Major banking associations in the United States have raised serious concerns over a proposal by President Donald Trump to impose a sharp limit on credit card interest rates. The industry warns that such a move could severely restrict access to credit for millions of Americans and small businesses.
The Presidential Proposal and Bank Pushback
On Friday, President Trump announced a significant policy goal via his Truth Social platform. He stated that from January 20, marking the first anniversary of his administration, he intends to enforce a 10 per cent cap on credit card interest rates. He argued that Americans are being "ripped off" by issuers who currently charge rates between 20 to 30 per cent or even higher.
In a swift and unified response, five leading banking industry groups issued a joint statement late on Friday. While expressing a shared desire to make credit more affordable, they strongly cautioned against the proposed cap. "Evidence shows that a 10 per cent interest rate cap would reduce credit availability and be devastating for millions of American families and small business owners who rely on and value their credit cards," the associations stated.
Potential Consequences for Consumers and the Market
The banking groups, which include the American Bankers Association, Bank Policy Institute, Consumer Bankers Association, Financial Services Forum, and the Independent Community Bankers of America, highlighted a critical risk. They warned that such a regulation could unintentionally push consumers towards "less regulated, more costly alternatives" for borrowing, potentially putting them in a worse financial position.
This debate unfolds against a backdrop of soaring consumer reliance on credit cards. According to Federal Reserve data, total outstanding credit card debt in the US surpassed $1.23 trillion by the end of September. This makes it the fourth-largest category of household debt, trailing only mortgages, student loans, and auto loans. The Fed also reports that current credit card interest rates average 21 per cent or higher, with rates for higher-risk borrowers reaching up to 38 per cent—a sharp increase from the average of about 12 per cent seen a decade ago.

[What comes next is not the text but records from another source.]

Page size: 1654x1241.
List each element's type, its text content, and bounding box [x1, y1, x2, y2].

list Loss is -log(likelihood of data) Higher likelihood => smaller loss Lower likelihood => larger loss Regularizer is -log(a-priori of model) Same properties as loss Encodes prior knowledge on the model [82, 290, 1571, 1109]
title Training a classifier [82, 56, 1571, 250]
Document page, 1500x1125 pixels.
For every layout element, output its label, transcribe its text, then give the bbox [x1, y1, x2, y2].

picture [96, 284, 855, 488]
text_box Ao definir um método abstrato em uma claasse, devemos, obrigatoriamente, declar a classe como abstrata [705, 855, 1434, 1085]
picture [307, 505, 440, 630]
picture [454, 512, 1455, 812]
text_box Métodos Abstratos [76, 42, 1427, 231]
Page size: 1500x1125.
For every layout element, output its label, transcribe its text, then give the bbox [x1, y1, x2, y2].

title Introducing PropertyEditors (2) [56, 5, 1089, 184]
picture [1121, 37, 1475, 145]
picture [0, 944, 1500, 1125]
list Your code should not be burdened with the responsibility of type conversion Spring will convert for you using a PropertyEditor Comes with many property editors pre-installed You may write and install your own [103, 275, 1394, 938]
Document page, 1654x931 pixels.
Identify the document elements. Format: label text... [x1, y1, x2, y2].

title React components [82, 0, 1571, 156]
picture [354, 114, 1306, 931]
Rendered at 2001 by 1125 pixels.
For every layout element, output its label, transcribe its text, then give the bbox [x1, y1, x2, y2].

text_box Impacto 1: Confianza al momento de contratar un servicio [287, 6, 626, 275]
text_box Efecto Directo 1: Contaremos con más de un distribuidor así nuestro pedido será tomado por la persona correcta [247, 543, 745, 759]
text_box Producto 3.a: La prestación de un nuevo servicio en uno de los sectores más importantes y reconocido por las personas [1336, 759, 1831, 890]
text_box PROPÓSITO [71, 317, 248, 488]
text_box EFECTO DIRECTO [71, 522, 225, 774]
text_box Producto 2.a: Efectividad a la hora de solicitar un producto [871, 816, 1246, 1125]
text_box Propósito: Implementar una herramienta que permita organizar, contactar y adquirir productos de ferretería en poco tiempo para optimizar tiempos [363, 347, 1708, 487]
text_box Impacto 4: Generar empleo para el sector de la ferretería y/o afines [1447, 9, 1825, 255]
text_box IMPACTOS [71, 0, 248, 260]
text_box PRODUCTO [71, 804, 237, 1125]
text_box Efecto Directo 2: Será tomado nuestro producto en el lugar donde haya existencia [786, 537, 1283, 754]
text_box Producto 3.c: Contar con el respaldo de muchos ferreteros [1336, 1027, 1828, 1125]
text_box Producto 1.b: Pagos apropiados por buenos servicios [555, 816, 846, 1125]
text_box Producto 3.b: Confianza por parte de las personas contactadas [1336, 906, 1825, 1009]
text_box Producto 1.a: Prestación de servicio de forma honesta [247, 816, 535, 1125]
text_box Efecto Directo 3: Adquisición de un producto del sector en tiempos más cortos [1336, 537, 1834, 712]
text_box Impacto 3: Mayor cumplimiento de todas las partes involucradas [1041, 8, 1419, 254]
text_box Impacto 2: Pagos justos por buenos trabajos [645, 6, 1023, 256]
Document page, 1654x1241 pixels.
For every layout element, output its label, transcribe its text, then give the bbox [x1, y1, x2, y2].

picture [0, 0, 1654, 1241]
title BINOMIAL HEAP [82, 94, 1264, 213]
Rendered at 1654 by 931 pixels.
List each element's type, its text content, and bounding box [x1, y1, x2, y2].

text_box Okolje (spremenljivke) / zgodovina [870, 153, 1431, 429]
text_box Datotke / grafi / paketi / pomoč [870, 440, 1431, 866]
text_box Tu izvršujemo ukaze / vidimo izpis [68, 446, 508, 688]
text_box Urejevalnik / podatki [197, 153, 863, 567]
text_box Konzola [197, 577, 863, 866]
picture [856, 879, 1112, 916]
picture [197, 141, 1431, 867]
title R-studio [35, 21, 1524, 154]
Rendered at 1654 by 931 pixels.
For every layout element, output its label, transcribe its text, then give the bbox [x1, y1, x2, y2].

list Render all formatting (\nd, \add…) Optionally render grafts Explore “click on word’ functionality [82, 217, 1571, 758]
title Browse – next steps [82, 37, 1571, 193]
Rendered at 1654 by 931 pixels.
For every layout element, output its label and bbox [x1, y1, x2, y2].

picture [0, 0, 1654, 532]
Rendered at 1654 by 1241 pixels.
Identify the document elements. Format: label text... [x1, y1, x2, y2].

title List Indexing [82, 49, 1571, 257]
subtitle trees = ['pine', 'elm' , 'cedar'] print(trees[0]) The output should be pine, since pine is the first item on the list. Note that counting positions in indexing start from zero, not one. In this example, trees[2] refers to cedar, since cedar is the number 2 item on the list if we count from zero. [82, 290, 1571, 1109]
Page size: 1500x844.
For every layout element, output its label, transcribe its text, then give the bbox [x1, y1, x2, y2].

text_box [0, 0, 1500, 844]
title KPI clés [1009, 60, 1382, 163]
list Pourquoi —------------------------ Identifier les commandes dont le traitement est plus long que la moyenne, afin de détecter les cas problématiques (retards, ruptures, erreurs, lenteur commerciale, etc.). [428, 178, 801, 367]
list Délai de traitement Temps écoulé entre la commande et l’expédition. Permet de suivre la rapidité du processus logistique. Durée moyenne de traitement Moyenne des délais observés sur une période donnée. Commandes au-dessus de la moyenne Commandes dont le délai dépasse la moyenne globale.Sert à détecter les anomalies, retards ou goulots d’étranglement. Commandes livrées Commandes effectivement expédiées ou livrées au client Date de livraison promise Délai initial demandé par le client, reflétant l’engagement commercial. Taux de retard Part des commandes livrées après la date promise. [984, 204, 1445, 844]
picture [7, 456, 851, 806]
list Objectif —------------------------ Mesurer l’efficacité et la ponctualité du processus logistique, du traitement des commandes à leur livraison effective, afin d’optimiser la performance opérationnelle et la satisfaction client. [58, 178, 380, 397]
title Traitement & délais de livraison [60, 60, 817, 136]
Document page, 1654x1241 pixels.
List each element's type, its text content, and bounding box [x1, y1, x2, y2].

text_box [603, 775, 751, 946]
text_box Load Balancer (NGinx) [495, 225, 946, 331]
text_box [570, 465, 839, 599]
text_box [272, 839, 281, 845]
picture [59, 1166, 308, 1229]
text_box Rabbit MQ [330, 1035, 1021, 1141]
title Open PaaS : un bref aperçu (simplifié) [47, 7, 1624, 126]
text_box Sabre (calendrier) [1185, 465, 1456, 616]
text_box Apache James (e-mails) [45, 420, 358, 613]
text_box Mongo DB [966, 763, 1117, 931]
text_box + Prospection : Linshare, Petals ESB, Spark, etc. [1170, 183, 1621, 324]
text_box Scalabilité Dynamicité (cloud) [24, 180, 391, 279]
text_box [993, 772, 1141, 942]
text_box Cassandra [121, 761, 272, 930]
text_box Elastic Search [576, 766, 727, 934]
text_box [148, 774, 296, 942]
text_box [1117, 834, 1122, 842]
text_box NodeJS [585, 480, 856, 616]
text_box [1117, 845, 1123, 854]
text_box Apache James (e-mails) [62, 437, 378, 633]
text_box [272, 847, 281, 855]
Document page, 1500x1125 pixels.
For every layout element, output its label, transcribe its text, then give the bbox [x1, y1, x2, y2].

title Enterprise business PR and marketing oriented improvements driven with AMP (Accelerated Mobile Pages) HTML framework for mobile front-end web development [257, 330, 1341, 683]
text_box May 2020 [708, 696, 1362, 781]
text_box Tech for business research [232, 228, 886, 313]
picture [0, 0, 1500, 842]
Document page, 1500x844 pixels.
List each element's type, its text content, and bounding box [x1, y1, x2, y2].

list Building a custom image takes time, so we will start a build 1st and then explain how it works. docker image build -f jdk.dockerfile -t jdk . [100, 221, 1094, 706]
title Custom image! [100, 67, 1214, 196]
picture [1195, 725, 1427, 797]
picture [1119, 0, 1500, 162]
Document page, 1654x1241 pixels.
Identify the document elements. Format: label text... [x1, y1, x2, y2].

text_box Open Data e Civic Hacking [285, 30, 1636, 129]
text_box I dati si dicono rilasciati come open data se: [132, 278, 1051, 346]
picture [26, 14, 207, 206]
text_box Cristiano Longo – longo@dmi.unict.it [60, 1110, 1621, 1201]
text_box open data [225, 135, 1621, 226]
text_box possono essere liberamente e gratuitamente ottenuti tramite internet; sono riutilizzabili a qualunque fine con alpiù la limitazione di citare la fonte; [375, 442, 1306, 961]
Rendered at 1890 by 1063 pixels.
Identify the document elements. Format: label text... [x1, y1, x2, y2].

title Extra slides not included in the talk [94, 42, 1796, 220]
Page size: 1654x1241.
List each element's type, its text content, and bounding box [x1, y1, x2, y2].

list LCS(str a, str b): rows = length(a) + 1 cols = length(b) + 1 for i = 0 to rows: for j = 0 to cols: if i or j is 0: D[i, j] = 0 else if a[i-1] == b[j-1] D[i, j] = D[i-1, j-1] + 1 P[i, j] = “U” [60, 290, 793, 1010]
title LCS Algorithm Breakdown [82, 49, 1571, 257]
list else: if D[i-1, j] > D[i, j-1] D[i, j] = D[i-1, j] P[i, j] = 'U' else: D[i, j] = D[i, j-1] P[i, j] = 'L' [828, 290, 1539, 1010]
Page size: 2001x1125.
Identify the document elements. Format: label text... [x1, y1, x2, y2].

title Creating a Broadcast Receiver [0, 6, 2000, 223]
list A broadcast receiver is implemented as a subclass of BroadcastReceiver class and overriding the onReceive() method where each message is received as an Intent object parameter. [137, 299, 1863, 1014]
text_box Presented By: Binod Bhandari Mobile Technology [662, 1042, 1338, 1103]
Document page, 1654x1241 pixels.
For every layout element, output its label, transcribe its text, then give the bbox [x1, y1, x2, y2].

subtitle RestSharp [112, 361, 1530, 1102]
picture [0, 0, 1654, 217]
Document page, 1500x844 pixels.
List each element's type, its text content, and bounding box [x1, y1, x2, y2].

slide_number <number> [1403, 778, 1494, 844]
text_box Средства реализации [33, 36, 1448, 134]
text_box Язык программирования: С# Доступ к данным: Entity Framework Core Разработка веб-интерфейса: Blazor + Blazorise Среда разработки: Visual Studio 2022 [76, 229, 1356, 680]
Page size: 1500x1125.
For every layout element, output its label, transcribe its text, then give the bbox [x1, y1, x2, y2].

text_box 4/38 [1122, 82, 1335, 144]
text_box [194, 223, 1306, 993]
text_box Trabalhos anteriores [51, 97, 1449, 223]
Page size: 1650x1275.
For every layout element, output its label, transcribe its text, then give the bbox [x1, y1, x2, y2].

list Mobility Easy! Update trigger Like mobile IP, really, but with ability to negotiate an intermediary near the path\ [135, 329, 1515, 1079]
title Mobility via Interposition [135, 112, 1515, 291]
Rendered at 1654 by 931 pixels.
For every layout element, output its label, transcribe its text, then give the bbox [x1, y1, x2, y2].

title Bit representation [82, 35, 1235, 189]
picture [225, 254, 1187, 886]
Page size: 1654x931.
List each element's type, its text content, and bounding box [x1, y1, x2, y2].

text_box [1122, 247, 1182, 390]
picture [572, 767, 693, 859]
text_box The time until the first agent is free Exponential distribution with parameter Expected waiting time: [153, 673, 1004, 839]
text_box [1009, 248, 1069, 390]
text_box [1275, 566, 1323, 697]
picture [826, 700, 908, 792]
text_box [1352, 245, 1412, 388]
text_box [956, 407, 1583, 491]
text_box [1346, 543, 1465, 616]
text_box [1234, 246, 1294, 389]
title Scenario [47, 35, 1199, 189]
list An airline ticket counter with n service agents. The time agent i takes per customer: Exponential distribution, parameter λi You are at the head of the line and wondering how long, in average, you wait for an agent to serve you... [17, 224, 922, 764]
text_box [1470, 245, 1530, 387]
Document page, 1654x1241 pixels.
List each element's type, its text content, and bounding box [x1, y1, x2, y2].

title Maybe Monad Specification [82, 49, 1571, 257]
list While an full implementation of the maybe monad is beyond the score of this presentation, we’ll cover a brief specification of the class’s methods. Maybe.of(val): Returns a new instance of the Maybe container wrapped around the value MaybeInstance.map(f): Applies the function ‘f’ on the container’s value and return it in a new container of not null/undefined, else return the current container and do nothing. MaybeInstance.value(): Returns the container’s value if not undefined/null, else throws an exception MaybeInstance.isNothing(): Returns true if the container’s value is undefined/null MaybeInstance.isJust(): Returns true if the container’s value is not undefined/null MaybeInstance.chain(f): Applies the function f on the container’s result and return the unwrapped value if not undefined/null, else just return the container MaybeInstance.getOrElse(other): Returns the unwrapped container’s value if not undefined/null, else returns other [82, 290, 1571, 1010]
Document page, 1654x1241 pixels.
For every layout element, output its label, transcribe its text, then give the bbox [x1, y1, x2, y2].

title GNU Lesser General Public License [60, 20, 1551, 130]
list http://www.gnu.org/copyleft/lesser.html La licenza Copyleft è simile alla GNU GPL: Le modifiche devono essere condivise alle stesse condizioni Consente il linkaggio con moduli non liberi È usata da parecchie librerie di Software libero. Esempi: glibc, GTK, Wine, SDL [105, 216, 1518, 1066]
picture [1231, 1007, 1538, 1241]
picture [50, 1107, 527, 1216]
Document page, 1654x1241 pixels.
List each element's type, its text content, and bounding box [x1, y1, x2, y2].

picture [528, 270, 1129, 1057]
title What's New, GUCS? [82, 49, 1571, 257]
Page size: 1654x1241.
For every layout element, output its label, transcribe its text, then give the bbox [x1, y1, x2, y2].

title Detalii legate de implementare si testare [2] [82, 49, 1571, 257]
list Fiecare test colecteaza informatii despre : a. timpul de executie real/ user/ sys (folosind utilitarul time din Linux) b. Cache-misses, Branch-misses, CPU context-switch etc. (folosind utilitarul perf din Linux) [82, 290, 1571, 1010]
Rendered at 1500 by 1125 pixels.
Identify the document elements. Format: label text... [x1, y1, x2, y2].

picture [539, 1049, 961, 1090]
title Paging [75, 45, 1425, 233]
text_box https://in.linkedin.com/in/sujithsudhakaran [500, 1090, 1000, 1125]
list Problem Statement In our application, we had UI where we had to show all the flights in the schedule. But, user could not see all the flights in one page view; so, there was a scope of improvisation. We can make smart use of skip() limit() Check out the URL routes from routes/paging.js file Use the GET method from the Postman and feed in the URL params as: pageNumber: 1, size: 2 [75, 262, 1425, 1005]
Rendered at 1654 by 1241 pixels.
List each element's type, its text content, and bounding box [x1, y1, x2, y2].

Political Context and Reactions
With crucial midterm elections scheduled for November, President Trump faces mounting pressure to deliver on promises aimed at lowering the cost of living. Persistent inflation and growing consumer financial stress have made this a key issue for voters.
However, the proposal has also drawn scepticism from political opponents. Prominent Democrat Senator Elizabeth Warren, who chairs the Senate Banking Committee, questioned the president's commitment. She pointed to his administration's past efforts to weaken the Consumer Financial Protection Bureau, a key watchdog agency. "Begging credit card companies to play nice is a joke," Warren said in a statement. "Trump doesn't care about affordability."
The outcome of this proposal remains uncertain, but it has ignited a crucial debate about consumer protection, credit access, and the role of regulation in the vast US financial marketplace.